━━━ DATASET EXTRACT
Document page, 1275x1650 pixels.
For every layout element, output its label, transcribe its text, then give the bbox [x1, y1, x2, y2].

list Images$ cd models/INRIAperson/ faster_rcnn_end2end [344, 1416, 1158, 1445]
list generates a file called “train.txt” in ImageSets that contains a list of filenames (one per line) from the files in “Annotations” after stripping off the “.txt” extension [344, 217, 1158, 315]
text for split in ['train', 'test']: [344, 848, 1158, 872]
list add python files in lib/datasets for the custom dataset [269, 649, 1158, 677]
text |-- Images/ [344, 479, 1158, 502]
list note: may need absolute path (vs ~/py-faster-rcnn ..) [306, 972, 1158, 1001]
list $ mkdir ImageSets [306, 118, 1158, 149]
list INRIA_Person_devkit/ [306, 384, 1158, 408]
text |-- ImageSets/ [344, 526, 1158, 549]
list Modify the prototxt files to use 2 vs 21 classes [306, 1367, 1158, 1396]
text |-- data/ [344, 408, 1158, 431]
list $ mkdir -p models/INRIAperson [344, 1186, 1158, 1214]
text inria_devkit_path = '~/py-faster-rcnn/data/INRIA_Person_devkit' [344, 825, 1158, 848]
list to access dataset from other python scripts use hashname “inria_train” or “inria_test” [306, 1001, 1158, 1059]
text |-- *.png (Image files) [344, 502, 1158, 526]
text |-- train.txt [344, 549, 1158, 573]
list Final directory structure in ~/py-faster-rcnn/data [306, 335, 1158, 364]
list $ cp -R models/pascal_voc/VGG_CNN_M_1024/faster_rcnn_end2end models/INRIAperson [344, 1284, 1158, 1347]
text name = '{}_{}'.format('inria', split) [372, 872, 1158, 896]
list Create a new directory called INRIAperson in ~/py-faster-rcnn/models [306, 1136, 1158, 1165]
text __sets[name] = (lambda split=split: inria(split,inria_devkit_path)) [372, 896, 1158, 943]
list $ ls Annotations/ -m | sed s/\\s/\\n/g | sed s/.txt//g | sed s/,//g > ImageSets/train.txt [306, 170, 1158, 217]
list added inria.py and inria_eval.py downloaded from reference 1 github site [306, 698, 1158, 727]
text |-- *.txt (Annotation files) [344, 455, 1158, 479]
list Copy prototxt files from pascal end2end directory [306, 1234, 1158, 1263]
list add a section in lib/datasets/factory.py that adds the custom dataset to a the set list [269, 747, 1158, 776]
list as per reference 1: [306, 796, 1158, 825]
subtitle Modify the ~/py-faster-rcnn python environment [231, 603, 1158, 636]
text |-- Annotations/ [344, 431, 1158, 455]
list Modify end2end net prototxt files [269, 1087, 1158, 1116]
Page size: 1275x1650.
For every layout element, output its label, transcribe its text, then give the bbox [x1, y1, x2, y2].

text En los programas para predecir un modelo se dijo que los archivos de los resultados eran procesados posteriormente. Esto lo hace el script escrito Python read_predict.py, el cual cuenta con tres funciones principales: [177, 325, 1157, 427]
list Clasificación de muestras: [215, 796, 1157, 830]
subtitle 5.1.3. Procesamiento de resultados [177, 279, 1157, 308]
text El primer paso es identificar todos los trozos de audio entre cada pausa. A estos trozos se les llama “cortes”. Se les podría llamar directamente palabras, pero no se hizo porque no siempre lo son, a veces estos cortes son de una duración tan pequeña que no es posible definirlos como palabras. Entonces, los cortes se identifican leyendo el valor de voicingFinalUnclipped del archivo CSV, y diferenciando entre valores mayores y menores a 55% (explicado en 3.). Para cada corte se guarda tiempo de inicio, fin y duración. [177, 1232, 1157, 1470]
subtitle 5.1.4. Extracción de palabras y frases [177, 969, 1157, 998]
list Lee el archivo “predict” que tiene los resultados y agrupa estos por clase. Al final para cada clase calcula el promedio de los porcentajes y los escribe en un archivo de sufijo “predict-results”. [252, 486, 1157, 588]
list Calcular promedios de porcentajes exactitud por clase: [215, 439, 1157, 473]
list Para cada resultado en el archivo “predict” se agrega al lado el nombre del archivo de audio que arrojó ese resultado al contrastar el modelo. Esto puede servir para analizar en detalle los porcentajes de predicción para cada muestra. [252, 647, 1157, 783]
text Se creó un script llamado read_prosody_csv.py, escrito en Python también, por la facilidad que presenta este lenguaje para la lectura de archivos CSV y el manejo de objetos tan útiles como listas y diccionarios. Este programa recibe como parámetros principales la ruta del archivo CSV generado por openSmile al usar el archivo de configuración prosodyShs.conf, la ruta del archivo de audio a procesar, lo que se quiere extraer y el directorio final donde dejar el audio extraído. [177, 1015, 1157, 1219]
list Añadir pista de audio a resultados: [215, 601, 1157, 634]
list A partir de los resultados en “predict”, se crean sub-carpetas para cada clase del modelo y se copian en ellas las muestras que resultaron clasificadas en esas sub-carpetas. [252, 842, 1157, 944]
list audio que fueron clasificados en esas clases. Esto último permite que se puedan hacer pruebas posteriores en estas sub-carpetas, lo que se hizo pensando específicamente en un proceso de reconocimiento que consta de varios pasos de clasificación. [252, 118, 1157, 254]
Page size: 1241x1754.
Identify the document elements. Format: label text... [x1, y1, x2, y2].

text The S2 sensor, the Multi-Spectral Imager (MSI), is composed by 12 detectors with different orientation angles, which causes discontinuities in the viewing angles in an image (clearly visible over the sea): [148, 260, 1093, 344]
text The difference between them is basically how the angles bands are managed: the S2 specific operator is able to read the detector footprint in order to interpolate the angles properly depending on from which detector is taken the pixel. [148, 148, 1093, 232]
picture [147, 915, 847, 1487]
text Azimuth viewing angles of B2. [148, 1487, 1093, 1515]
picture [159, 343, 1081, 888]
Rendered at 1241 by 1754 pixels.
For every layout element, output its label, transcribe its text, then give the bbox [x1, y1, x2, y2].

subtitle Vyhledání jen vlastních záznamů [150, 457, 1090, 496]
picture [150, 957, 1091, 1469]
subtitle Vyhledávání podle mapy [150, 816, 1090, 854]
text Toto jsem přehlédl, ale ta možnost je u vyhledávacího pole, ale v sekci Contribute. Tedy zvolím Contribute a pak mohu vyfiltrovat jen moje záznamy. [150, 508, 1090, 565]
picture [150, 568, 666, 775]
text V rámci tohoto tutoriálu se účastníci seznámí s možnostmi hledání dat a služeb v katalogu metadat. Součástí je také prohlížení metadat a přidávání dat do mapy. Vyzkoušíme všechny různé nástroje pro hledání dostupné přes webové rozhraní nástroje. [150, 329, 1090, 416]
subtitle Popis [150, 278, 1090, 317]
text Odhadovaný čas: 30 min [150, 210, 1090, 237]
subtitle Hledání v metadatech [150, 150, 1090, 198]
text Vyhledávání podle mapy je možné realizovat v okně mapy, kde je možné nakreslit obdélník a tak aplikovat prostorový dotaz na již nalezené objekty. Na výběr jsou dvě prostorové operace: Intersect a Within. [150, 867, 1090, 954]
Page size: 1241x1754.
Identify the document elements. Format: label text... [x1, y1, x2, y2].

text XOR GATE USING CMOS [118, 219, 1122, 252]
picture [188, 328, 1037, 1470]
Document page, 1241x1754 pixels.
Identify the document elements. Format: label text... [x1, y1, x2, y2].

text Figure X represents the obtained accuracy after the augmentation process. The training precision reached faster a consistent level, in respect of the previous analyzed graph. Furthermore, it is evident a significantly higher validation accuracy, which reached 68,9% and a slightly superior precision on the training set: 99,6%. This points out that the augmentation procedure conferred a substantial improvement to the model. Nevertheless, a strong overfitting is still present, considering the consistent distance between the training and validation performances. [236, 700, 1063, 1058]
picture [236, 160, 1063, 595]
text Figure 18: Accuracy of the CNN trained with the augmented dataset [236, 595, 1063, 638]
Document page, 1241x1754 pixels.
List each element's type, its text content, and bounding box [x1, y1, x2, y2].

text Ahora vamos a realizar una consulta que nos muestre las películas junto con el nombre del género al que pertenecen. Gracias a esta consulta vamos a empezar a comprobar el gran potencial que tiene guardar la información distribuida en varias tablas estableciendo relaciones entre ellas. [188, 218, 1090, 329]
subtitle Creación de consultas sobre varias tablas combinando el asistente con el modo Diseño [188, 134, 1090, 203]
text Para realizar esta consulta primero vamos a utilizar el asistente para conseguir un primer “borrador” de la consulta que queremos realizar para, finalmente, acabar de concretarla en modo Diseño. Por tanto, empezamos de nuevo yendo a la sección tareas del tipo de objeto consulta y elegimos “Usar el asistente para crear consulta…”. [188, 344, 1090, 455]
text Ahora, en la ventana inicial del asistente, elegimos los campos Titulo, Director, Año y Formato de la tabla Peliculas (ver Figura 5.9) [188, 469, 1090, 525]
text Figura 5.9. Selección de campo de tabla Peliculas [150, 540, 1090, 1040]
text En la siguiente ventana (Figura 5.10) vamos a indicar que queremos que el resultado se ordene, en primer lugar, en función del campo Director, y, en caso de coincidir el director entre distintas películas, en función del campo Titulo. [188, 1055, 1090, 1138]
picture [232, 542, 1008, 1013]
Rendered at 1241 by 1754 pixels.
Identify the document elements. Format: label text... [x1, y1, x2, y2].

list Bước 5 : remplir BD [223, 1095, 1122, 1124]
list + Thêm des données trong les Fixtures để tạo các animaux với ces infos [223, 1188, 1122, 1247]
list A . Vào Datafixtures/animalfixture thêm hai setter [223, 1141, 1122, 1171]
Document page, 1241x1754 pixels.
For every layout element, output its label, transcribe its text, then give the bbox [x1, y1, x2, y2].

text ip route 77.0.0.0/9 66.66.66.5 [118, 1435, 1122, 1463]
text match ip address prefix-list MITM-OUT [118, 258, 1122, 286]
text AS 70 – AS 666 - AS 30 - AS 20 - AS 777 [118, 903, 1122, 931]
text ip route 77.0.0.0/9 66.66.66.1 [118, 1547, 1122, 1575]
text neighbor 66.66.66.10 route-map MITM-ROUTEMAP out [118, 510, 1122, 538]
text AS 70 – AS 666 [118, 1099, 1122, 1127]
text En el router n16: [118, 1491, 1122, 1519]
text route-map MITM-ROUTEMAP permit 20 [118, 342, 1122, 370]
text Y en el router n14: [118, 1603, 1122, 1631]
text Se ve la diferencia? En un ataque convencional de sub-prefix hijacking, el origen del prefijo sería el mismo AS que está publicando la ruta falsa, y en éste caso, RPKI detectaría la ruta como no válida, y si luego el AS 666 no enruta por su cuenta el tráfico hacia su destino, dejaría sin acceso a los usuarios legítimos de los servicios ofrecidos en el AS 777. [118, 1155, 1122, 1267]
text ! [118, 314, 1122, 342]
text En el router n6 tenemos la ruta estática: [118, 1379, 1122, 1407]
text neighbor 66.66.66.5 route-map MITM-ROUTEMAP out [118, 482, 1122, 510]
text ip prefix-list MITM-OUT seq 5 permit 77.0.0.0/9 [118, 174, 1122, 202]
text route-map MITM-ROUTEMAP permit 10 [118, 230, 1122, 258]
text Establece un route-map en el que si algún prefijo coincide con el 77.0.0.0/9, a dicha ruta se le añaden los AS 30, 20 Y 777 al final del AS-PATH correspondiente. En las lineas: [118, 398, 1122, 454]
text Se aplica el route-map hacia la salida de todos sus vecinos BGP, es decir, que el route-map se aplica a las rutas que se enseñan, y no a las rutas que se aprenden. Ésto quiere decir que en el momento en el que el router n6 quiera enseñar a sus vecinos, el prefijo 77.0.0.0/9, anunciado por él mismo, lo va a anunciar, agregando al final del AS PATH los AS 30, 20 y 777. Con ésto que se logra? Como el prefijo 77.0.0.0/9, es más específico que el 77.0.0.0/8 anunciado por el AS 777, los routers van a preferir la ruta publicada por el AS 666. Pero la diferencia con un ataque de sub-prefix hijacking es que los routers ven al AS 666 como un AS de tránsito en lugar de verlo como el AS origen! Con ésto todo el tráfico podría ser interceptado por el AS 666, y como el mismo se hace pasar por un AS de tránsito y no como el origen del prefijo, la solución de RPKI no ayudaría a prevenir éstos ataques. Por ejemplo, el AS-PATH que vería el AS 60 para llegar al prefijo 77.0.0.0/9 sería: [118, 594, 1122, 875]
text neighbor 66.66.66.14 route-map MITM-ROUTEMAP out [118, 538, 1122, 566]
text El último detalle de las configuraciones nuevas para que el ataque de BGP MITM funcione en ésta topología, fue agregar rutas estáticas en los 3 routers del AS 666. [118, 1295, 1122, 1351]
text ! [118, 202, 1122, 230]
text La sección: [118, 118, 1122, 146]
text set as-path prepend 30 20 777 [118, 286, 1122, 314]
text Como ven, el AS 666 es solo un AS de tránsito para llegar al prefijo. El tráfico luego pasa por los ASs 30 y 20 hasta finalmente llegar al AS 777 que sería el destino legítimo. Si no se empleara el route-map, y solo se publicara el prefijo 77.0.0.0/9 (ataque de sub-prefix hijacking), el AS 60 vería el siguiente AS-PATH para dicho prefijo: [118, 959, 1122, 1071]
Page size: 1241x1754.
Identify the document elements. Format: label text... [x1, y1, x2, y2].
━━━━━━
- [AIM]: Report each line of the data above that contains the string "Vyhledávání". Case counts.

- [OUTPUT OF THE TASK]:
subtitle Vyhledávání podle mapy [150, 816, 1090, 854]
text Vyhledávání podle mapy je možné realizovat v okně mapy, kde je možné nakreslit obdélník a tak aplikovat prostorový dotaz na již nalezené objekty. Na výběr jsou dvě prostorové operace: Intersect a Within. [150, 867, 1090, 954]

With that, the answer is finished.